Übung: Alphabet-Acht

Nehmen Sie sich ein Blatt Papier und beginnen Sie nun in der Mitte des Papiers damit, liegende Achten übereinander zu zeichnen. Setzen Sie dabei den Stift nicht ab.

Zeichnen Sie nun drei solche Achten mit der rechten Hand und dann drei mit der linken Hand und zum Schluss drei Achten mit beiden Händen gleichzeitig. Ihr Blick sollte auf die Spitze des Stifts gerichtet bleiben (wenn Sie mit beiden Händen zeichnen, fixieren Sie immer eine Spitze).

Zeichnen Sie nun drei Achten mit der Hand, mit der Sie normalerweise schreiben und dann schreiben Sie ohne den Stift abzusetzen ein kleines "a" auf der linken Seite der liegenden Acht. Ohne den Stift abzusetzen, malen Sie dann weitere 3 liegende Achten und dann ein "b" auf rechten Seite. Lassen Sie dann drei liegende Achten folgen, um dann ein "c" rechts zu malen und nach zwei weiteren Achten  ein "d" links. Enden Sie mit drei liegenden Achten.
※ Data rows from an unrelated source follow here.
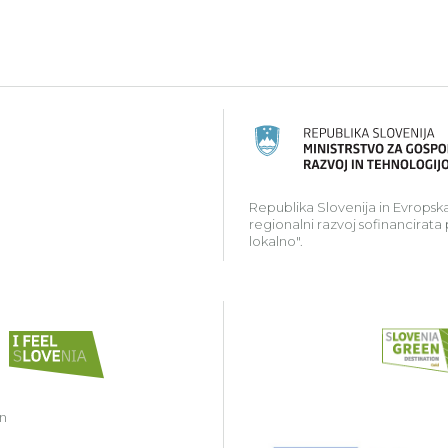
ski kmetijski sklad za razvoj podeželja: Evropa investir
Republika Slovenija in Evropska
regionalni razvoj sofinancirata
lokalno".
in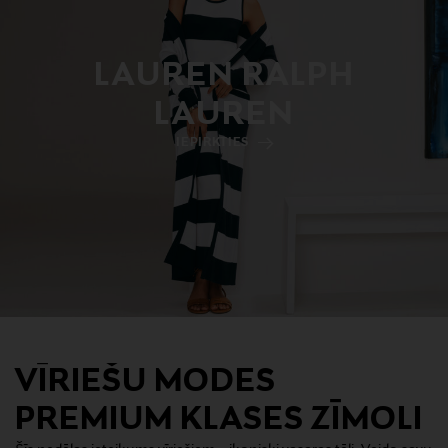
LAUREN RALPH
LAUREN
IEPIRKTIES
VĪRIEŠU MODES
PREMIUM KLASES ZĪMOLI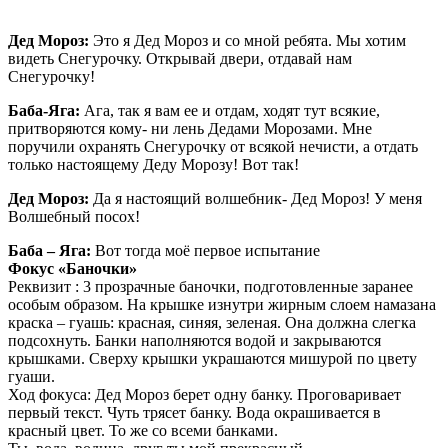
Дед Мороз:
Это я Дед Мороз и со мной ребята. Мы хотим
видеть Снегурочку. Открывай двери, отдавай нам
Снегурочку!
Баба-Яга:
Ага, так я вам ее и отдам, ходят тут всякие,
притворяются кому- ни лень Дедами Морозами. Мне
поручили охранять Снегурочку от всякой нечисти, а отдать
только настоящему Деду Морозу! Вот так!
Дед Мороз:
Да я настоящий волшебник- Дед Мороз! У меня
Волшебный посох!
Баба – Яга:
Вот тогда моё первое испытание
Фокус «Баночки»
Реквизит : 3 прозрачные баночки, подготовленные заранее
особым образом. На крышке изнутри жирным слоем намазана
краска – гуашь: красная, синяя, зеленая. Она должна слегка
подсохнуть. Банки наполняются водой и закрываются
крышками. Сверху крышки украшаются мишурой по цвету
гуаши.
Ход фокуса: Дед Мороз берет одну банку. Проговаривает
первый текст. Чуть трясет банку. Вода окрашивается в
красный цвет. То же со всеми банками.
Wirkung der Übung – Diese schriftlichen Liegende-Acht-Übungen lösen Schreibblockaden auf und integrieren die beiden Gehirnhälften. Das setzt Ihre Kreativität frei.

Übung: Double-Doodle (Simultanzeichnen)

Nehmen Sie sich ein großes Blatt Papier und in jede Hand einen Stift. Nun beginnen Sie mit beiden Händen gleichzeitig spiegelbildlich Figuren, Kringel und Kreise zu zeichnen. Am besten fangen Sie mit einfachen Formen an. Falls Ihnen diese Übung schwerfällt, können Sie beim Zeichnen laut "auf" oder "ab" sagen, um die gemeinsamen Handbewegungen zu koordinieren.

Wirkung der Übung – Mit dieser Übung fördern Sie die Koordination Ihrer Augen und unterstützen die Augen-Hand-Abstimmung für eine bessere Schreibfertigkeit.

Zusatztipp für Profis: Versuchen Sie einmal mit beiden Händen gleichzeitig Ihren Namen zu schreiben – mit der rechten Hand normal und links spiegelbildlich.